La production de la compagnie Théâtre du Prisme explore les variations possibles d’une relation amoureuse. Il est apiculteur, elle est physicienne. Tout les oppose, et pourtant… dans certains univers, leur première rencontre, fruit du hasard, les mène à développer une relation, puis à former un couple, qui affronte l’adversité. Dans certains univers, ils s’aiment malgré toutes les difficultés, dans d’autres, ils se séparent, se trompent, reviennent en couple ou ne reviennent pas… Il y a un monde où Roland et Marianne se marient et un autre où ils ne s’embrassent même pas! Dans Constellations, monté pour la première fois en France, l’auteur anglais Nick Payne se penche sur la théorie des multivers, selon laquelle chaque parole, geste et décision engendre la création d’un univers alternatif.
S’il faut un petit temps d’adaptation pour comprendre la mécanique qui régit cette production, dès lors qu’on plonge dans ces multivers, on est captivé par les détails qui font que deux êtres humains se rapprochent ou s’éloignent, se font plaisir ou se blessent. La direction d’acteurs du metteur en scène Arnaud Anckaert est incroyablement précise, chaque changement d’univers, de temps, de lieu étant suggéré par de subtiles modifications dans le jeu des comédiens Noémie Gantier et Maxence Vandevelde, parfois par de légers changements d’éclairage. De fait, cette pièce à texte repose entièrement sur la dynamique qui s’établit entre les deux comédiens, sur le rapprochement de leurs corps ou sur ce qui les sépare : trahisons, maladies, sentiments, physique quantique…

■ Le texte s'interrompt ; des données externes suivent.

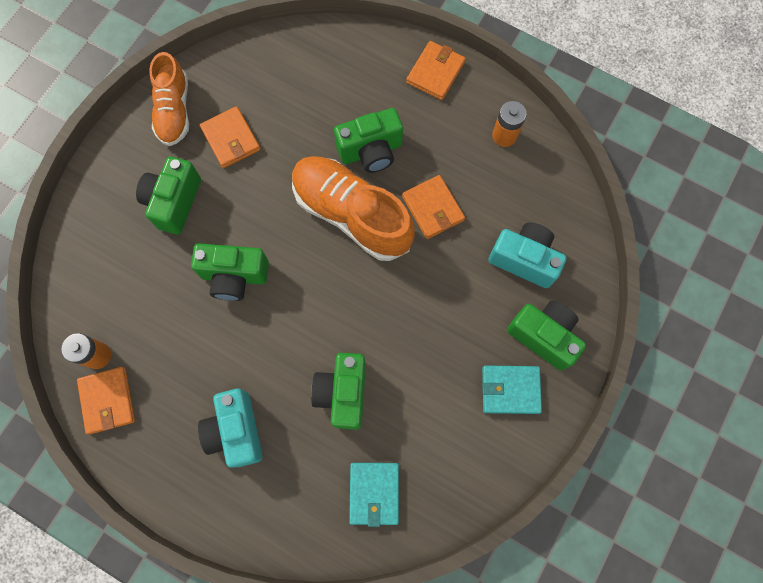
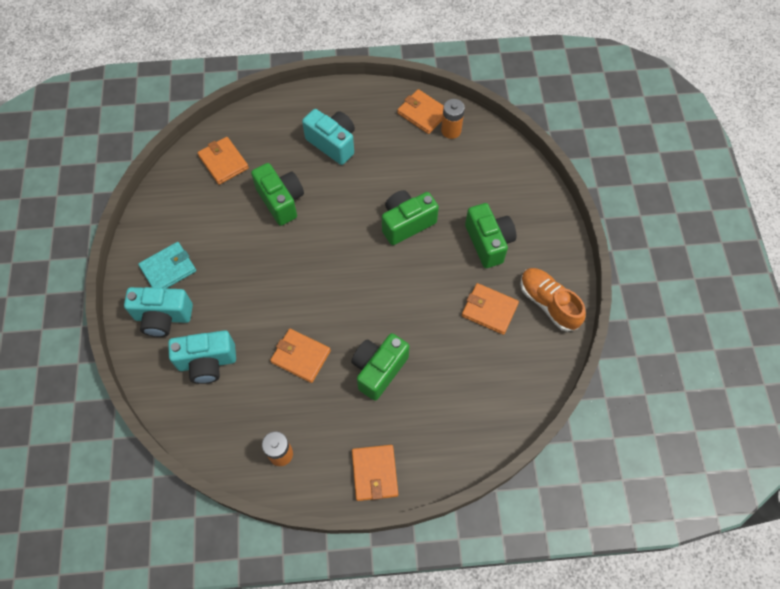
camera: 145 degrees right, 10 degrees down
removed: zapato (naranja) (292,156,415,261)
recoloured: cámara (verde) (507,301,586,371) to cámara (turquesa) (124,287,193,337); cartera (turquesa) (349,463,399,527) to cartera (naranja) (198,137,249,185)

La forme fragmentaire et éclatée du récit, qui suit néanmoins une certaine progression dans le temps, intrigue puis captive : parmi toutes les erreurs possibles et tous les univers où ils ne parviennent pas à s’aimer, le couple survivra-t-il au pire? La répétition des scènes, des mots, les nuances elles-mêmes nous larguent parfois en cours de route, mais heureusement, le talent avec lequel jouent les acteurs nous ramène toujours vers l’émotion. Tantôt drôles, tantôt émouvants, ils forment le coeur de ces nombreuses et brillantes constellations.